Preocupa, precisamente, que muchos análisis excluyen estos dramas, porque el énfasis en el ajedrez internacional o en la lucha interna por el poder niega la cotidianidad del ser humano. Reclamar por las víctimas no es un asunto menor ni ausente de un discurso político; reducir lo humanitario a un problema menor es por lo menos cuestionable. Así, los discursos de la llamada comunidad internacional sobre la responsabilidad de proteger o las normas del derecho internacional humanitario pierden toda vigencia. Si agregamos la lógica de la “guerra contra el terror”, que hace de cada contradictor un enemigo militar, entonces lo humanitario se convierte en instrumento de manipulación antes que en ejemplo de solidaridad.
Como en otras guerras, las víctimas esperan que la llamada comunidad internacional haga algo, gritan que ni las cumbres, ni las reuniones, ni las declaraciones oficiales les sirven, y lo dicen con razón.

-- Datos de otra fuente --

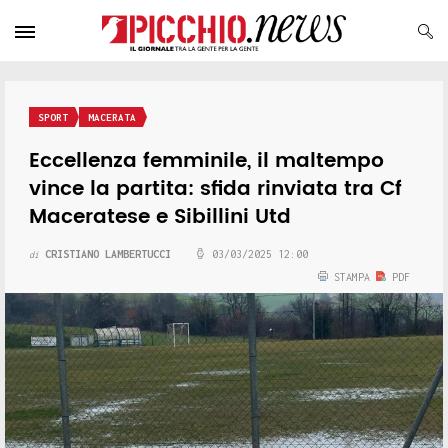
SPORT
MACERATA
Eccellenza femminile, il maltempo
vince la partita: sfida rinviata tra Cf
Maceratese e Sibillini Utd
CRISTIANO LAMBERTUCCI
03/03/2025 12:00
di
STAMPA
PDF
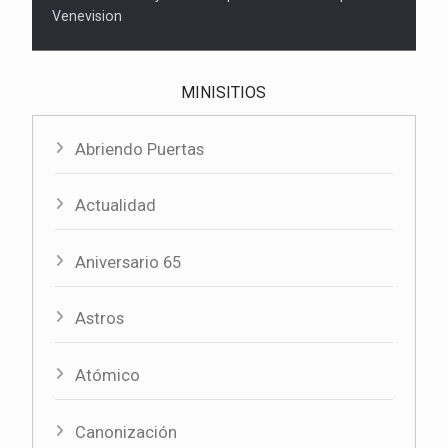
Venevision
MINISITIOS
Abriendo Puertas
Actualidad
Aniversario 65
Astros
Atómico
Canonización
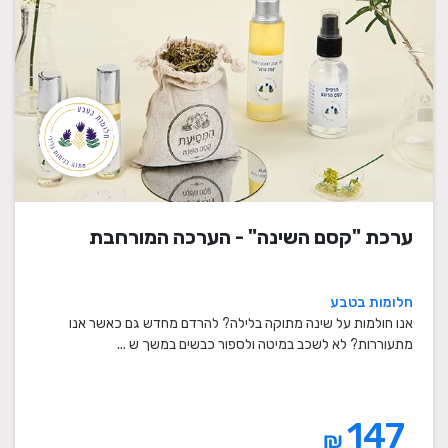
ערכת "קסם השינה" - הערכה המורחבת
חלומות בטבע
אנו חולמות על שינה מתוקה בלילה? להרדם מחדש גם כאשר אנו
מתעוררות? לא לשכב במיטה ולספור כבשים במשך ש ...
147
₪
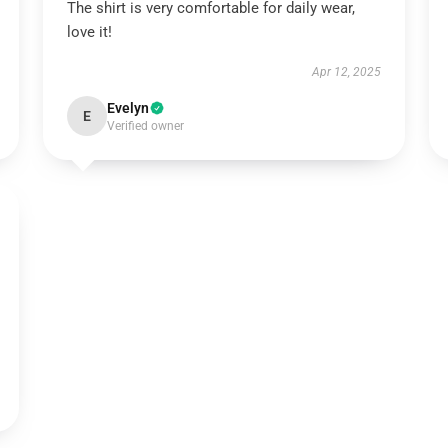
The shirt is very comfortable for daily wear,
love it!
Apr 12, 2025
Evelyn
E
Verified owner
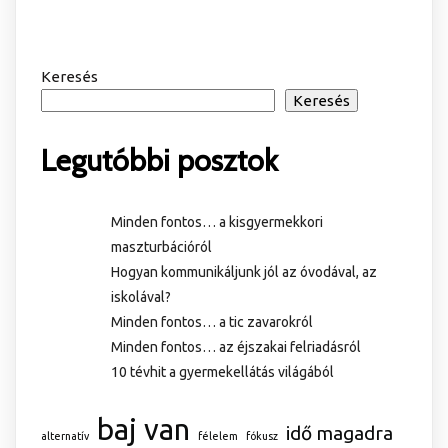
Keresés
Keresés
Legutóbbi posztok
Minden fontos… a kisgyermekkori
maszturbációról
Hogyan kommunikáljunk jól az óvodával, az
iskolával?
Minden fontos… a tic zavarokról
Minden fontos… az éjszakai felriadásról
10 tévhit a gyermekellátás világából
baj van
idő magadra
alternatív
félelem
fókusz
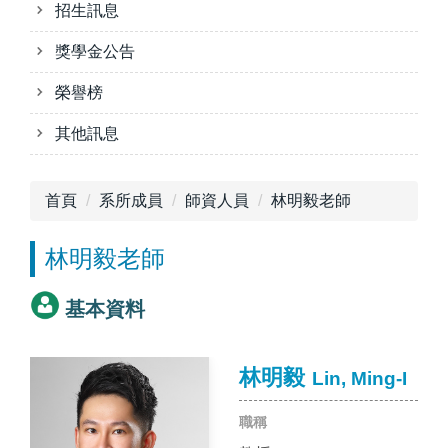
招生訊息
獎學金公告
榮譽榜
其他訊息
首頁
系所成員
師資人員
林明毅老師
林明毅老師
基本資料
林明毅
Lin, Ming-I
職稱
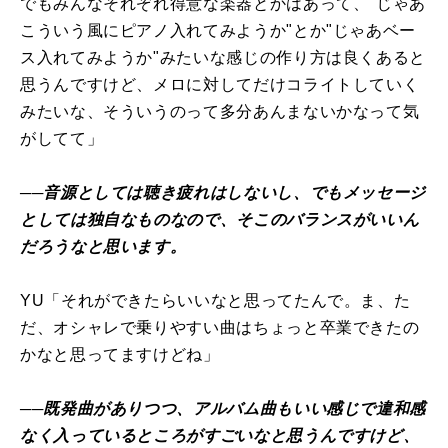
でもみんなそれぞれ得意な楽器とかはあって、"じゃあ
こういう風にピアノ入れてみようか"とか"じゃあベー
ス入れてみようか"みたいな感じの作り方は良くあると
思うんですけど、メロに対してだけコライトしていく
みたいな、そういうのって多分あんまないかなって気
がしてて」
──音源としては聴き疲れはしないし、でもメッセージ
としては独自なものなので、そこのバランスがいいん
だろうなと思います。
YU「それができたらいいなと思ってたんで。ま、た
だ、オシャレで乗りやすい曲はちょっと卒業できたの
かなと思ってますけどね」
──既発曲がありつつ、アルバム曲もいい感じで違和感
なく入っているところがすごいなと思うんですけど、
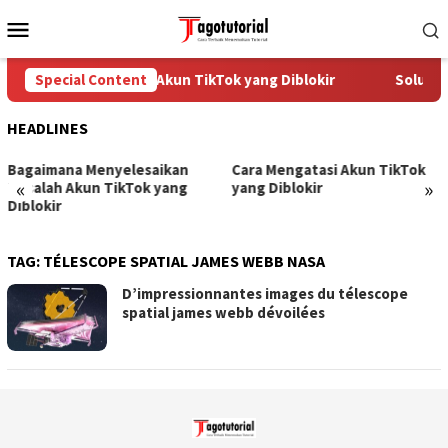
Skip
Mobile
to
Menu
content
Special Content
Cara Mengatasi Akun TikTok yang Diblokir
Solusi u
HEADLINES
Bagaimana Menyelesaikan
Cara Mengatasi Akun TikTok
«
»
Masalah Akun TikTok yang
yang Diblokir
Diblokir
TAG:
TÉLESCOPE SPATIAL JAMES WEBB NASA
D’impressionnantes images du télescope
spatial james webb dévoilées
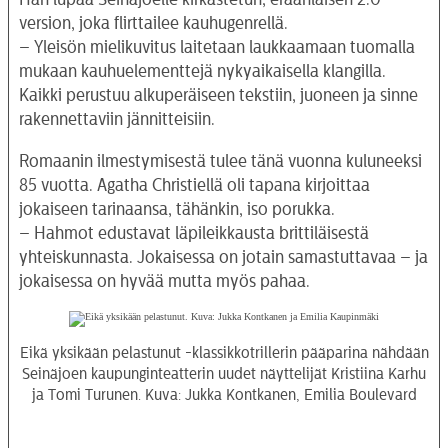
version, joka flirttailee kauhugenrellä.
– Yleisön mielikuvitus laitetaan laukkaamaan tuomalla
mukaan kauhuelementtejä nykyaikaisella klangilla.
Kaikki perustuu alkuperäiseen tekstiin, juoneen ja sinne
rakennettaviin jännitteisiin.
Romaanin ilmestymisestä tulee tänä vuonna kuluneeksi
85 vuotta. Agatha Christiellä oli tapana kirjoittaa
jokaiseen tarinaansa, tähänkin, iso porukka.
– Hahmot edustavat läpileikkausta brittiläisestä
yhteiskunnasta. Jokaisessa on jotain samastuttavaa – ja
jokaisessa on hyvää mutta myös pahaa.
Eikä yksikään pelastunut -klassikkotrillerin pääparina nähdään
Seinäjoen kaupunginteatterin uudet näyttelijät Kristiina Karhu
ja Tomi Turunen. Kuva: Jukka Kontkanen, Emilia Boulevard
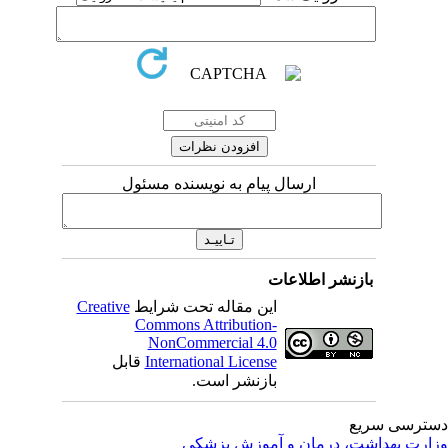
ارسال پیام به نویسنده مسئول
بازنشر اطلاعات
این مقاله تحت شرایط
Creative
Commons Attribution-
NonCommercial 4.0
International License
قابل
بازنشر است.
ترسی سریع
ارت بهداشت، درمان و آموزش پزشکی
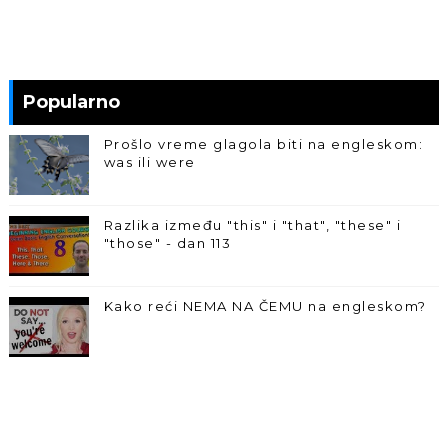
Popularno
Prošlo vreme glagola biti na engleskom:
was ili were
Razlika između "this" i "that", "these" i
"those" - dan 113
Kako reći NEMA NA ČEMU na engleskom?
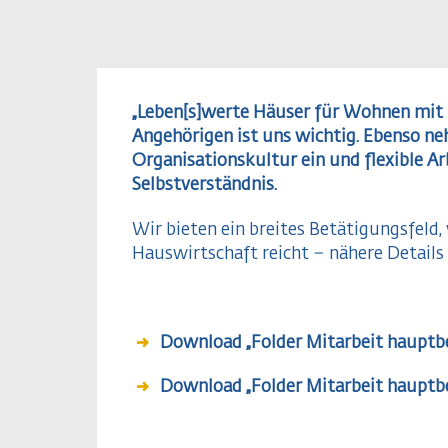
„Leben[s]werte Häuser für Wohnen mit 
Angehörigen ist uns wichtig. Ebenso n
Organisationskultur ein und flexible A
Selbstverständnis.
Wir bieten ein breites Betätigungsfeld
Hauswirtschaft reicht – nähere Details
Download „Folder Mitarbeit hauptb
Download „Folder Mitarbeit hauptb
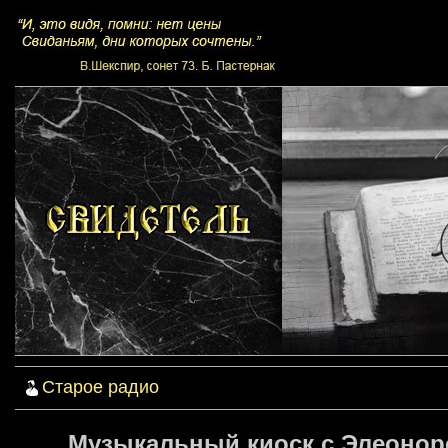
Старое радио
Музыкальный киоск с Элеоноро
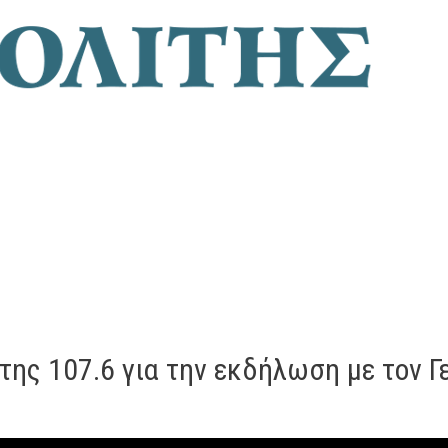
της 107.6 για την εκδήλωση με τον Γ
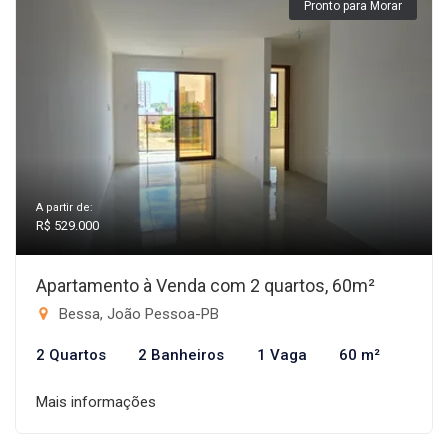
Pronto para Morar
A partir de:
R$ 529.000
Apartamento à Venda com 2 quartos, 60m²
Bessa, João Pessoa-PB
2 Quartos
2 Banheiros
1 Vaga
60 m²
Mais informações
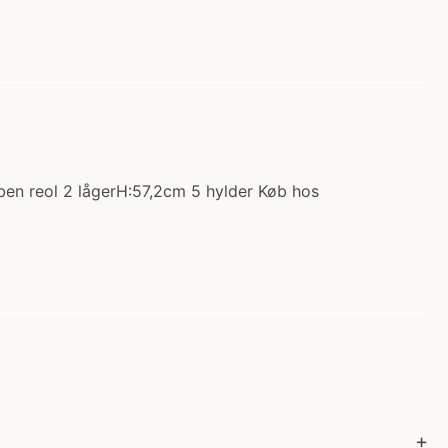
ben reol 2 lågerH:57,2cm 5 hylder Køb hos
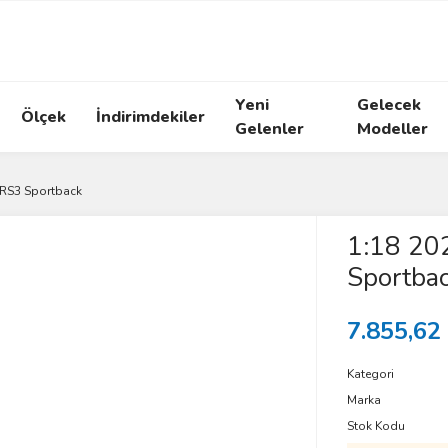
Yeni
Gelecek
Ölçek
İndirimdekiler
Gelenler
Modeller
 RS3 Sportback
1:18 20
Sportba
7.855,62
Kategori
Marka
Stok Kodu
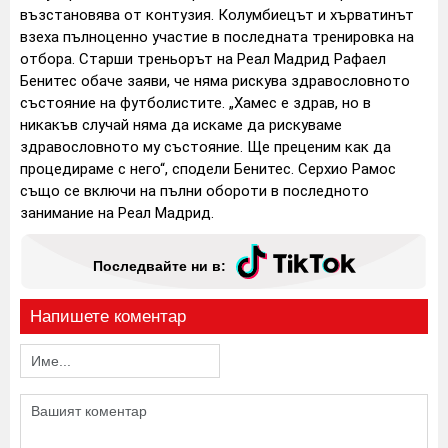
възстановява от контузия.
Колумбиецът и хърватинът
взеха пълноценно участие в последната тренировка на
отбора.
Старши треньорът на Реал Мадрид Рафаел
Бенитес обаче заяви, че няма рискува здравословното
състояние на футболистите.
„Хамес е здрав, но в
никакъв случай няма да искаме да рискуваме
здравословното му състояние. Ще преценим как да
процедираме с него“, сподели Бенитес.
Серхио Рамос
също се включи на пълни обороти в последното
занимание на Реал Мадрид.
Последвайте ни в:
Напишете коментар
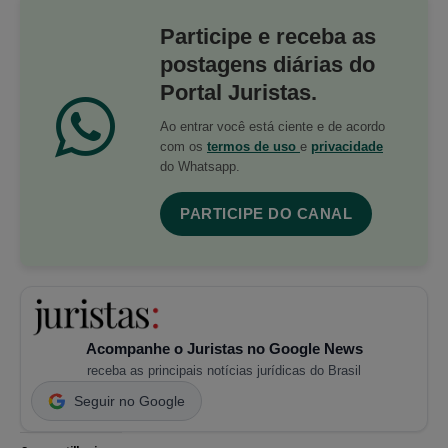
Participe e receba as
postagens diárias do
Portal Juristas.
Ao entrar você está ciente e de acordo
com os
termos de uso
e
privacidade
do Whatsapp.
PARTICIPE DO CANAL
Acompanhe o Juristas no Google News
receba as principais notícias jurídicas do Brasil
Seguir no Google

Ni la Liga Árabe, ni la Organización para la Cooperación Islámica han dado respuesta; mucho menos las Naciones Unidas. La ONU ha llamado la atención sobre la falta de recursos para atender a las víctimas y de compromiso del Gobierno para facilitar el ingreso de personal humanitario al país.
Hoy, Siria pone de nuevo a prueba la labor humanitaria. El Comité Local de Médicos de Homs y el precario equipo médico de Qusayr son apenas dos de los cientos de ejemplos de entrega humanitaria. MSF, fiel a su nombre, ha cruzado la frontera para apoyar a las víctimas. Pero su labor también ha sido denunciar, como fue el caso de las armas químicas. Lo dijo una ONG que está en el terreno, mientras la ONU dijo que sus delegados en Damasco no estaban autorizados a investigar por “problemas de seguridad” (¿no es acaso por eso que está allá la ONU?).
Lo humanitario no puede ser reducido a algunas ONG dedicadas a la mercadería de proyectos para su propia sobrevivencia (no la de las víctimas), ni a la imagen estereotipada de aventureros a sueldo. Miles y miles de personas, por décadas y décadas, han construido centros nutricionales, fuentes de agua, clínicas y campos de refugiados, desde Birmania hasta Haití, desde Kosovo hasta Sudáfrica, que no pueden ser reducidos al olvido. Y en esta labor han dejado algunos la propia vida.
La agenda humanitaria ha chocado de frente con la agenda de los poderes regionales y, hasta en los análisis académicos, suele quedar en un segundo plano. Por eso, el derecho internacional (incluyendo el derecho humanitario) no se ve como un mandato que obliga a los Estados a proteger a las personas bajo su jurisdicción, sino como, en el mejor de los casos, un arma arrojadiza ante el enemigo.
Ya en Siria no necesitamos más datos. Incluso aún sin armas químicas, los más de 250.000 muertos, 7,6 millones de desplazados y 4,3 millones de refugiados merecen algo más que el silencio de la llamada comunidad internacional.